BRAWLEY — Annette Gonzalez-Buttner, the former community college and county Board of Education trustee, was denied bail pending the appeal of her conviction and sentencing during a hearing on Thursday, June 10.
In denying her bail pending the appeal, county Superior Court Judge Christopher Plourd stated that the 56-year-old Gonzalez-Buttner failed to meet some of criteria required for bail, and that the arguments raised in support of the appeal were not likely to result in a reversal of her conviction and sentence by the appellate court.
Gonzalez-Buttner was ordered to remain in the custody of the county Sheriff’s Office following the hearing at the Brawley courthouse’s east department. Her appeal is now pending before the state’s Fourth District Court of Appeal.
On June 3, Plourd sentenced Gonzalez-Buttner to three years of incarceration in county jail and one year of supervised probation in connection to being found guilty of four felony counts partially related to election fraud.
She is expected to be jailed for about 18 months of that three-year sentence, Plourd indicated during the June 10 hearing.
On April 23, a jury found Gonzalez-Buttner guilty of perjury by declaration related to a 2017 candidate intention statement, filing a false declaration of candidacy, grand theft and perjury by declaration related to her driver’s license renewal form.

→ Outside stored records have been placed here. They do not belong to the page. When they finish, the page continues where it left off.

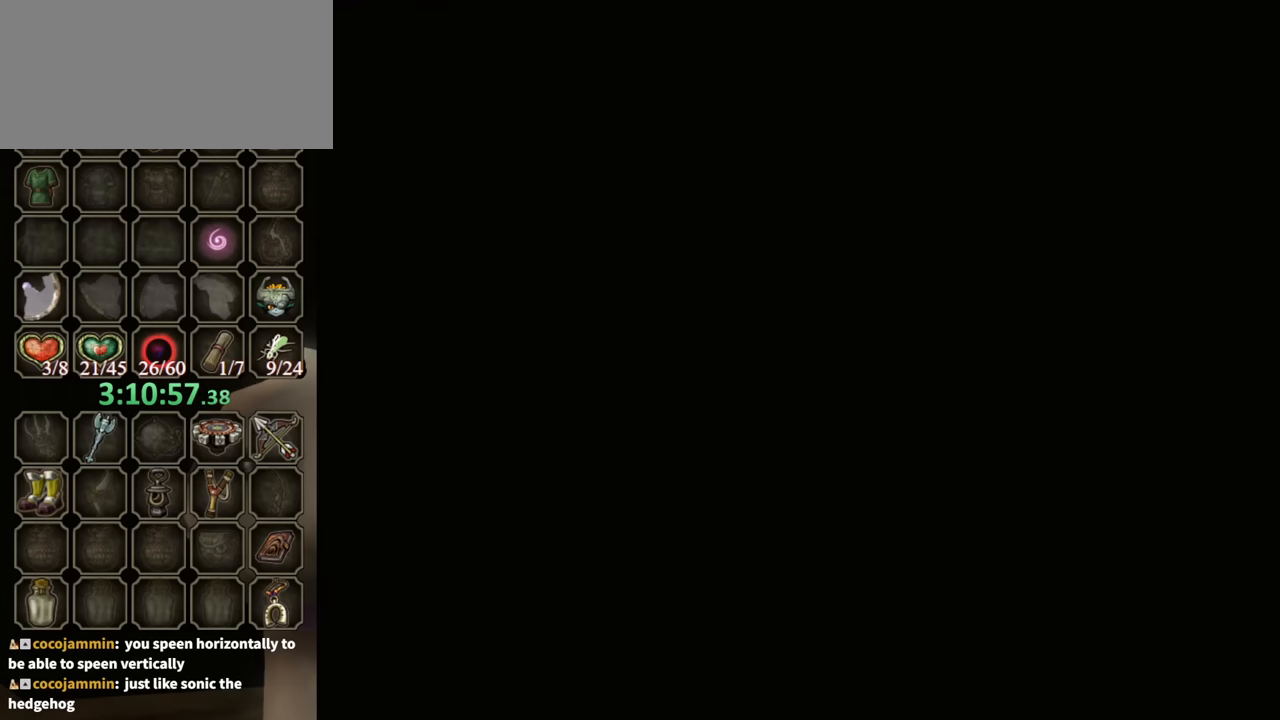
{"buttons": ["A"], "left_stick": "center", "right_stick": "center", "events": [[100, "A", "up"], [167, "A", "down"], [233, "A", "up"], [367, "A", "down"], [400, "A", "up"], [500, "A", "down"]]}
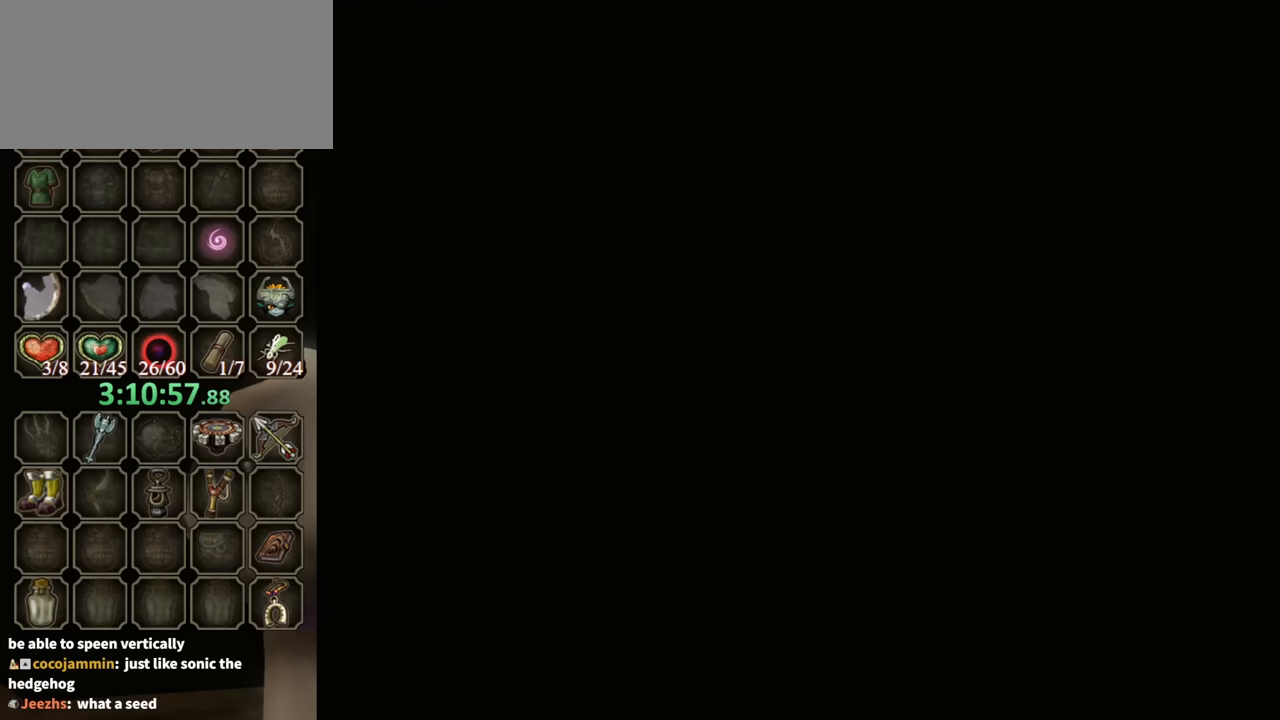
{"buttons": ["A"], "left_stick": "center", "right_stick": "center", "events": [[67, "A", "up"], [200, "A", "down"], [233, "A", "up"], [333, "A", "down"], [400, "A", "up"], [467, "A", "down"]]}
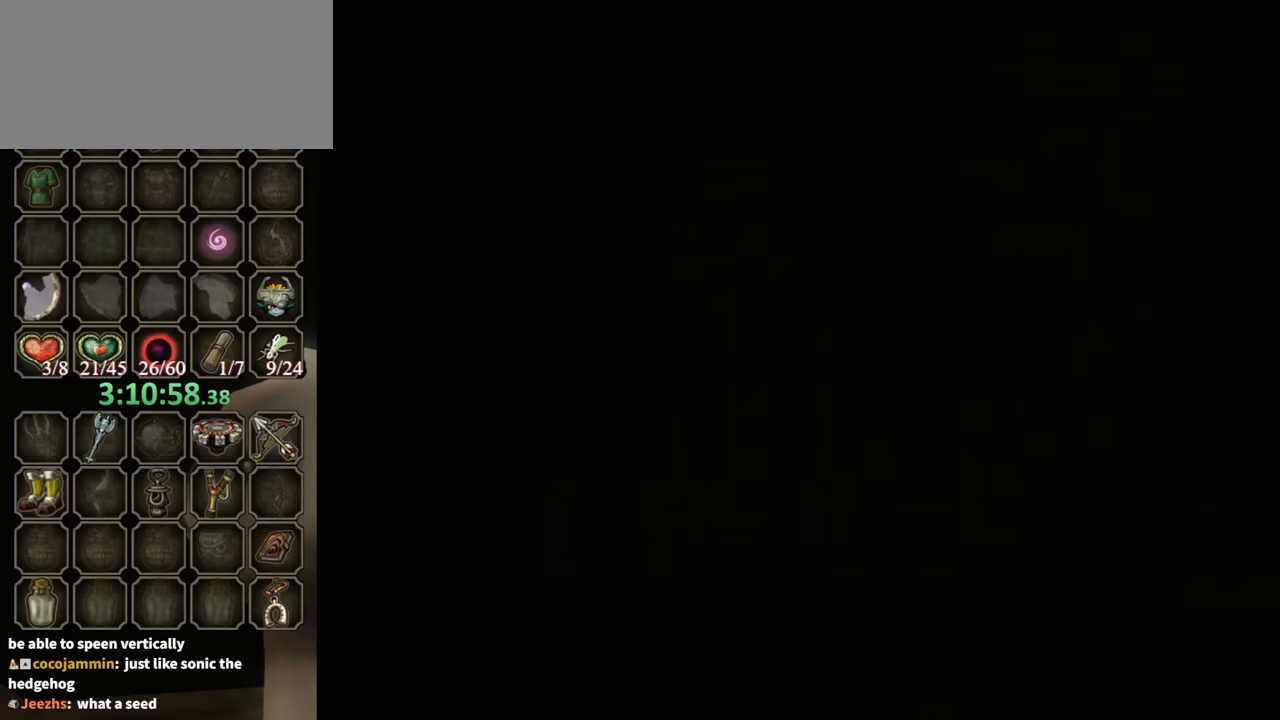
{"buttons": ["A"], "left_stick": "center", "right_stick": "center", "events": [[67, "A", "up"], [133, "A", "down"], [200, "A", "up"], [300, "A", "down"], [400, "A", "up"], [467, "A", "down"]]}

The jury found that Gonzalez-Buttner moved to Santa Clara in 2014 and had established her permanent residence, or domicile, outside of Calexico, the area she was elected to represent on the county Board of Education.
Both the county Board of Education and the Imperial Community College District are in the process of determining whether they will make an appointment of call for a special election to fill their respective vacancies caused by Gonzalez-Buttner’s recent sentencing.
Meanwhile, social justice organizations in the Calexico area are calling on the Imperial Community College District board, which governs Imperial Valley College, to hold the special election and issued a statement on Friday morning, June 11 advising against an appointment by the board.
“The appointment option turns a democratic process into a job application, biased in favoring past officials who might be said to have ‘more experience,’” reads a petition being circulated by Imperial Valley Equity & Justice Coalition, Calexico Needs Change, and Calexico Union Against Corruption (C.U.A.C.). “But elections aren’t simply about official experience, they are about the values and vision a community seeks to empower and bring into leadership. Only elections can determine that.”